» **QUOTED TEXT**
One small addition: in the data creation part the CALENDAR_DATE field should be calculated like this:

   'CALENDAR_DATE': pl.Series(fake.date_time_between_dates(datetime(2023,1,1),datetime(2024,4,30)) for i in range(dflen)).dt.truncate('1d'),

from polars.

lmocsi commented on August 22, 2024

@ritchie46 Any chance of this issue being solved soon?
I guess this bug hinders usage of polars in corporate environment, since without partition filtering all queries run almost for eternity...

from polars.

ritchie46 commented on August 22, 2024

I would recommend use polars scan_parquet directly. It now has proper hive partitioning support and can deal with all of Polars predicates.

from polars.

» **MATERIAL PROVIDED**
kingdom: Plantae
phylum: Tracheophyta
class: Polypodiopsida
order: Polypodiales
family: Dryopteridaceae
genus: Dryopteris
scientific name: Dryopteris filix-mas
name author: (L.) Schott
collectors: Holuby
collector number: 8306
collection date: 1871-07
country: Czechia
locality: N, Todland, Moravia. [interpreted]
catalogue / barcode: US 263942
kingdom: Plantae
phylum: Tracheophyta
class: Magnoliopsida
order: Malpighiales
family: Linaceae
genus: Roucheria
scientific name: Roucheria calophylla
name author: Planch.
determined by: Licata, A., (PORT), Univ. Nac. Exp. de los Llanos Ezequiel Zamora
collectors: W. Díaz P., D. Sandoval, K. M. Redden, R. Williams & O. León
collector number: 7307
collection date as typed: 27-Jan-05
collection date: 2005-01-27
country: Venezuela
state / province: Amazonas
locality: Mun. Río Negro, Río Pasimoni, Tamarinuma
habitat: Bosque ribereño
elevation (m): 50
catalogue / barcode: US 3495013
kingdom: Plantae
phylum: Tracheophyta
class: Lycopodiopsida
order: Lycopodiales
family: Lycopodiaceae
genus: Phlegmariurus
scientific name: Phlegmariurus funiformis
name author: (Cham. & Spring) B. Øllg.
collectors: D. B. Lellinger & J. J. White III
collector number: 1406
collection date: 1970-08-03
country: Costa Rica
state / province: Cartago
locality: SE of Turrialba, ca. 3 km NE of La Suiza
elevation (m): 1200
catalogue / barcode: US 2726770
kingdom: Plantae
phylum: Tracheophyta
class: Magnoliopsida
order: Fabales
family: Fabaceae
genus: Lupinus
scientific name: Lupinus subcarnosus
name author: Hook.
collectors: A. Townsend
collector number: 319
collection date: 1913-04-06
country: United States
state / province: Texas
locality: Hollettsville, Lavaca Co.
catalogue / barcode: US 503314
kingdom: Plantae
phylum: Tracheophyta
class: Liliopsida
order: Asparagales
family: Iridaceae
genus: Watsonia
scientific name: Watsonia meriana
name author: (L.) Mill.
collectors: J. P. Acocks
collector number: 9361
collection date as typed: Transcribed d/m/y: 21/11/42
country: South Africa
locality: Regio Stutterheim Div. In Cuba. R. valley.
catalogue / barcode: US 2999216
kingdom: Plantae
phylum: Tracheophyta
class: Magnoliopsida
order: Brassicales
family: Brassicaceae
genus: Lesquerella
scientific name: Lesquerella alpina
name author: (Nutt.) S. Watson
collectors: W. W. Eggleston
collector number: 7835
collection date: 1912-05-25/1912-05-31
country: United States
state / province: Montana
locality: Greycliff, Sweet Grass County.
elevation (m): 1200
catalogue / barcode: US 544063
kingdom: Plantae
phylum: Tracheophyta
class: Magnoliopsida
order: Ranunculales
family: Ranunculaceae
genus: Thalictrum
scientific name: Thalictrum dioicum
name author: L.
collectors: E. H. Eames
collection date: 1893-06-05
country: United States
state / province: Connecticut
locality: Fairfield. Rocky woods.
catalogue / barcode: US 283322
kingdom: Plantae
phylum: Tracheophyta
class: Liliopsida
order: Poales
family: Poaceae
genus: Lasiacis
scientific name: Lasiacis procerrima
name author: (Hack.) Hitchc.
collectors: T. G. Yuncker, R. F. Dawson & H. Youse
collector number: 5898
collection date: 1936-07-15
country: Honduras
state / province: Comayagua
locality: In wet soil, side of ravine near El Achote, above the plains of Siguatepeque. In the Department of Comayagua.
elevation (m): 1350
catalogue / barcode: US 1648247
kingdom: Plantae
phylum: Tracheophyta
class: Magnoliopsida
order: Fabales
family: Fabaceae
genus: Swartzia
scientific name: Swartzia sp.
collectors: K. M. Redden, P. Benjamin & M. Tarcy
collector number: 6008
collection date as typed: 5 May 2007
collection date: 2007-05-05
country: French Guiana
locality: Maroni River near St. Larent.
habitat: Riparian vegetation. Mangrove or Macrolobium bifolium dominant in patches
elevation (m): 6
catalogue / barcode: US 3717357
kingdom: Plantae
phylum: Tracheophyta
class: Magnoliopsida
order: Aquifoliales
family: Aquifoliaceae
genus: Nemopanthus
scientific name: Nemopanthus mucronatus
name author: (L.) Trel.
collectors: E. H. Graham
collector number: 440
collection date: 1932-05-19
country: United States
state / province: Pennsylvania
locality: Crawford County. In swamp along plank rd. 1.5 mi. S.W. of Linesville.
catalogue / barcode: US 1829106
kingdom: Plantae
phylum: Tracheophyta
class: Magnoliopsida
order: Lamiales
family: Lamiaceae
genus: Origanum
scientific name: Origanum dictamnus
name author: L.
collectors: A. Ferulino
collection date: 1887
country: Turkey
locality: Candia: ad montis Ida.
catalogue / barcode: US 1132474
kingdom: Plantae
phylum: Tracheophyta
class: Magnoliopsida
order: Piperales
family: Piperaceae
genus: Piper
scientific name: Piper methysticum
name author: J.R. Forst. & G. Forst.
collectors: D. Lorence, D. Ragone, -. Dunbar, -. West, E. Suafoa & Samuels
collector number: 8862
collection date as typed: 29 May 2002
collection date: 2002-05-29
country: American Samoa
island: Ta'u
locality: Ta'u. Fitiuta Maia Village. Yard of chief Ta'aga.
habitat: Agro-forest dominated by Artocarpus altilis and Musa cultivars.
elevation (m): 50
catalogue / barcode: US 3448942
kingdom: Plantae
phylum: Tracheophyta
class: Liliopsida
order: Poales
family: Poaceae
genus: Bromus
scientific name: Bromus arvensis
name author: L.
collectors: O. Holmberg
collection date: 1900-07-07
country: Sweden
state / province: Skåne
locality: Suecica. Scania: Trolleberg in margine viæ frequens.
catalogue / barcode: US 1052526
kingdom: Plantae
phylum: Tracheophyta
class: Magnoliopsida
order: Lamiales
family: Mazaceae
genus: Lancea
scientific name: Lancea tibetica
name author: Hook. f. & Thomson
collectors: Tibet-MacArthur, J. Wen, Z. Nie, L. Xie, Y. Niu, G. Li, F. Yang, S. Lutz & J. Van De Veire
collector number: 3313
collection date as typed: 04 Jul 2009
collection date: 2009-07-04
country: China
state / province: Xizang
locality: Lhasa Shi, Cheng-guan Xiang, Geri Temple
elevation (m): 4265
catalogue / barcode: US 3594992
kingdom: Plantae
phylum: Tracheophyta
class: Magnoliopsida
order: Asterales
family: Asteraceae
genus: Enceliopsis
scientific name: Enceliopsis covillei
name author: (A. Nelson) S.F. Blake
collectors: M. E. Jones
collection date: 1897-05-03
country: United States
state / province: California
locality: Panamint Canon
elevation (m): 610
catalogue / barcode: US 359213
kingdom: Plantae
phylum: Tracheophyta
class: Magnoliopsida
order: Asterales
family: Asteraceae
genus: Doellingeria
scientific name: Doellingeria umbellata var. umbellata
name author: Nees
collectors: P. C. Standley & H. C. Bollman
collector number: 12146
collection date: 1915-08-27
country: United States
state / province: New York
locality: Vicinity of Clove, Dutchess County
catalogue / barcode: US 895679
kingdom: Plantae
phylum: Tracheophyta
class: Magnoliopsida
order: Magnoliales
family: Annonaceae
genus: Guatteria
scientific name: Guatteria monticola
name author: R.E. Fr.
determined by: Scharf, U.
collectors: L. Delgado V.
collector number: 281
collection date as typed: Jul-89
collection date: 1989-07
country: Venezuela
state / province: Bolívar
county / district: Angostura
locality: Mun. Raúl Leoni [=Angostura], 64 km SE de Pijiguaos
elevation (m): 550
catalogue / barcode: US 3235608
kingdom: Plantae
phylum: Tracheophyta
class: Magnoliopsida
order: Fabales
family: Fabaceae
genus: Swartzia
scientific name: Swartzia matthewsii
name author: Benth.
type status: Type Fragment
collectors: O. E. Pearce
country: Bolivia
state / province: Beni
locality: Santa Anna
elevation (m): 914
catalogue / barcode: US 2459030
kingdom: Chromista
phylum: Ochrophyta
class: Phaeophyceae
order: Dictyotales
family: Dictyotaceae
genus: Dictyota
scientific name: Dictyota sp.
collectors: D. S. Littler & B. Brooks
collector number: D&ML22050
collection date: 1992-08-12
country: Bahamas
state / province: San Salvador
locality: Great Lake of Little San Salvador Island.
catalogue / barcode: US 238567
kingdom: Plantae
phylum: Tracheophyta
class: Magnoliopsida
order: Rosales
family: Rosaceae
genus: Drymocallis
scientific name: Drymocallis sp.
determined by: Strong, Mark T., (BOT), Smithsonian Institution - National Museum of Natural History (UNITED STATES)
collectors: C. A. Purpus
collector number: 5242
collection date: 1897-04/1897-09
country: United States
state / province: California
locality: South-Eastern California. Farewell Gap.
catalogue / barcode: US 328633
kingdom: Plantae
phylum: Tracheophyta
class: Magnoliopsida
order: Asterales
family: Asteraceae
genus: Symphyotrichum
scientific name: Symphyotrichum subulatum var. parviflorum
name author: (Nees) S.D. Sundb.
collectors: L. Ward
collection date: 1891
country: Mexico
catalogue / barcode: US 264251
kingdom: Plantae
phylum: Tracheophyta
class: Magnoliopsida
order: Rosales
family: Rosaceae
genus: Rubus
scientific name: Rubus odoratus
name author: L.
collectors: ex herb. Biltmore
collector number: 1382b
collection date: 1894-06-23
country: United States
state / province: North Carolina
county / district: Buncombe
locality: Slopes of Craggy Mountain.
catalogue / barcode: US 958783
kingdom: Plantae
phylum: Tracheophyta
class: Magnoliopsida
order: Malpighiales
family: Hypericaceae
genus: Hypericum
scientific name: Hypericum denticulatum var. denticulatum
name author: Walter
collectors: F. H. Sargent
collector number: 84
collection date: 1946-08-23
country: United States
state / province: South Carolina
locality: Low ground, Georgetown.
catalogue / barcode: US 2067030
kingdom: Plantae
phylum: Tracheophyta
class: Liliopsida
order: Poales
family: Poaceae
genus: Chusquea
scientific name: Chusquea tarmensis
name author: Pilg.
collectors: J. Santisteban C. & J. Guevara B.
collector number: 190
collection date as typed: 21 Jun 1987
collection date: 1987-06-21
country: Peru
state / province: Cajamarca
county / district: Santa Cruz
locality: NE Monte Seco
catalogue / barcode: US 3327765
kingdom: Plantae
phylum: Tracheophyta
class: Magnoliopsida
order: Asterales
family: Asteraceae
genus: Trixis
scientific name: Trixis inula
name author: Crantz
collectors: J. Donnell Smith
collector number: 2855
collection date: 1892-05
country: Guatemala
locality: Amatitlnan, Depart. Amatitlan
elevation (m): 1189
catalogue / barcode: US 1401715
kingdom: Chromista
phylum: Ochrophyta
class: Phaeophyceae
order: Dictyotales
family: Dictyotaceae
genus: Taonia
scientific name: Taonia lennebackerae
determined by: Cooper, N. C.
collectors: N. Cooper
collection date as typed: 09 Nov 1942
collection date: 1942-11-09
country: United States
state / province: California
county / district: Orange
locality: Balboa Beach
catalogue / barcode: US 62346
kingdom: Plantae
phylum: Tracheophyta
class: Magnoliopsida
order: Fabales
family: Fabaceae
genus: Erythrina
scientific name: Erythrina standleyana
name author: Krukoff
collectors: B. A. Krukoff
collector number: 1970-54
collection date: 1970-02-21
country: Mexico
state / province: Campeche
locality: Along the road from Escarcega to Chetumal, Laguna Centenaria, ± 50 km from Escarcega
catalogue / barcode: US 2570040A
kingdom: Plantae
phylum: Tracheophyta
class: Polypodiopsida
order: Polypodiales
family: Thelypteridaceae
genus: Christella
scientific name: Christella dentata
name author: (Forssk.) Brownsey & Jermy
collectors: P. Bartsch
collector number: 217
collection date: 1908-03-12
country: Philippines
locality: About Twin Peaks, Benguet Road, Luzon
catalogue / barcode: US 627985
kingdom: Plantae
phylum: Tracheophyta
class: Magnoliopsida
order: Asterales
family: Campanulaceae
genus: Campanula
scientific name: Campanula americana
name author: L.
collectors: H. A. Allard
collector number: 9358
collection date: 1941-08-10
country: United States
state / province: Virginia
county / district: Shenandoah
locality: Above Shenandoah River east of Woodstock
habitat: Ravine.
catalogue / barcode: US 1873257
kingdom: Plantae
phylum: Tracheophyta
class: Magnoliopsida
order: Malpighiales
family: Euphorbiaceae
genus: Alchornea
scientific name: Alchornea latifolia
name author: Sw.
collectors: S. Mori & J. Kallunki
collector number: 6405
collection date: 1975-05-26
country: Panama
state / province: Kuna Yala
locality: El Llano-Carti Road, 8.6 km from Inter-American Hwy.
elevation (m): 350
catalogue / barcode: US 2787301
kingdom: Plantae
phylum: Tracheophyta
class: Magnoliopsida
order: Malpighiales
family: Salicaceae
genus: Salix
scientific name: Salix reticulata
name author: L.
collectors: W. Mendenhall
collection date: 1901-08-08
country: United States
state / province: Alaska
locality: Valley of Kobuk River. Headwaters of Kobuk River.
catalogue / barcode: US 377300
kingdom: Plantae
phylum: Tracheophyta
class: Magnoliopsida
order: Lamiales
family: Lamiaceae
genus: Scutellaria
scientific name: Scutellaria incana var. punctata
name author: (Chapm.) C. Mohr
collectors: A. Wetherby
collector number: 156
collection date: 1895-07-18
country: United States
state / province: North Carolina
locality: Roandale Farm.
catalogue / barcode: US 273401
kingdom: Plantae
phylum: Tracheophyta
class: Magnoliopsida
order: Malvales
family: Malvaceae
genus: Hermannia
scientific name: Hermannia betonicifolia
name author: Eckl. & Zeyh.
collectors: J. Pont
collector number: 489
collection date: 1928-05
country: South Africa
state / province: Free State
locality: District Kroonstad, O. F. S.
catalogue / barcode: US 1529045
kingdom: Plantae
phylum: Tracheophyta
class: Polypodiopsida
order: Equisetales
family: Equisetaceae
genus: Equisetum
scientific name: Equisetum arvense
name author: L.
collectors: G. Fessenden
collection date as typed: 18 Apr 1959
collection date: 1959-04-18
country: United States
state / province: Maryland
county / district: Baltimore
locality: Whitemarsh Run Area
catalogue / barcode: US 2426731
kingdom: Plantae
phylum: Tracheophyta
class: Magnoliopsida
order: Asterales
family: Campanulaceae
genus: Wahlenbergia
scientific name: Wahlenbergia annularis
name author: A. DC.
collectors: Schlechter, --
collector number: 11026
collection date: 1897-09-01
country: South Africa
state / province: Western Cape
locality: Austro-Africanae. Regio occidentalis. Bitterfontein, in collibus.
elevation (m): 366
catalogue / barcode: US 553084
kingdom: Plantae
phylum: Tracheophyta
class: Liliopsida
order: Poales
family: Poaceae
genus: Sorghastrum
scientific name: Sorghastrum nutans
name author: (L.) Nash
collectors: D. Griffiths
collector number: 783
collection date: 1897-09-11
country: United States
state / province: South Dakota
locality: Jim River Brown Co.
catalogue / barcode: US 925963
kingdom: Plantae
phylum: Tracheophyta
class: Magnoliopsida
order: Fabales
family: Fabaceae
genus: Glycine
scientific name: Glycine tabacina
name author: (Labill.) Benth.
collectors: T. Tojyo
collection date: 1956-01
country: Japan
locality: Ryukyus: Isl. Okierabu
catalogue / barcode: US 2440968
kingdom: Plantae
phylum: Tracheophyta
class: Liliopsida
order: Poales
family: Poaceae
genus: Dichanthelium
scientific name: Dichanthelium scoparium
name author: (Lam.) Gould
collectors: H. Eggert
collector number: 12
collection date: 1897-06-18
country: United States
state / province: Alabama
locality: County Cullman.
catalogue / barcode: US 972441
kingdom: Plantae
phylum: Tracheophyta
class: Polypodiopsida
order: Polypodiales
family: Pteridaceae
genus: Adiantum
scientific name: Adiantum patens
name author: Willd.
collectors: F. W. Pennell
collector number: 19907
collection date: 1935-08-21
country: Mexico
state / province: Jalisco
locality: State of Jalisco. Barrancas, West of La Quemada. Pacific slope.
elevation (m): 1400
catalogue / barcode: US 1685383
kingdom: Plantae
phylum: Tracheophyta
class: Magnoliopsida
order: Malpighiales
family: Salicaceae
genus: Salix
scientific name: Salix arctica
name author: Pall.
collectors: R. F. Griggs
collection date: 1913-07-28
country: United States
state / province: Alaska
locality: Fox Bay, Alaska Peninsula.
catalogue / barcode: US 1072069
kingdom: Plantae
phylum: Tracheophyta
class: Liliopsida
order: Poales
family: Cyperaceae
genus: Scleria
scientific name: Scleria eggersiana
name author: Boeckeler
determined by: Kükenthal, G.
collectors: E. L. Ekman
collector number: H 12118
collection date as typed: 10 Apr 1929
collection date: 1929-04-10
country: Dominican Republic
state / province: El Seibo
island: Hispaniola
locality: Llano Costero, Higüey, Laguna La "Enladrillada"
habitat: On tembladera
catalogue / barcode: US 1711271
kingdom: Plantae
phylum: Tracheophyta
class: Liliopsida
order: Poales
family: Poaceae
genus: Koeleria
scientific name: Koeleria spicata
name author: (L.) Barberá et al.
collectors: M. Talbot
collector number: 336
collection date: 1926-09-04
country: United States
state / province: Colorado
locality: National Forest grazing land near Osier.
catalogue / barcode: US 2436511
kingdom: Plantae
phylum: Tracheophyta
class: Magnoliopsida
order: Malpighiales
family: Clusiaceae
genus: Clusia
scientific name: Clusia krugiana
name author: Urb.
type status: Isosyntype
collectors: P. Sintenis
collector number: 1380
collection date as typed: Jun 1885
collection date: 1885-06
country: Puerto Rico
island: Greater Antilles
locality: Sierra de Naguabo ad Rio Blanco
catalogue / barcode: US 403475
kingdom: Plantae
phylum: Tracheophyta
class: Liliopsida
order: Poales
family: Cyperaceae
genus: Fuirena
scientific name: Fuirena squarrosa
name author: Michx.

» **OBJECTIVE 1**
Answer these questions about the polars thread:
(a) Which two dates are passed to date_time_between_dates when CALENDAR_DATE is calculated?
(b) On what date did lmocsi comment?
(c) Which polars function does ritchie46 recommend using directly?
» **OBJECTIVE 2**
Please update the polars thread: write out the part starting with "ritchie46 commented on" and going on through "of Polars predicates.", with "proper" replaced by "full".
The rows are separate material from the thread.

» **OUTPUT 1**
(a) datetime(2023,1,1) and datetime(2024,4,30)
(b) August 22, 2024
(c) scan_parquet

» **OUTPUT 2**
ritchie46 commented on August 22, 2024

I would recommend use polars scan_parquet directly. It now has full hive partitioning support and can deal with all of Polars predicates.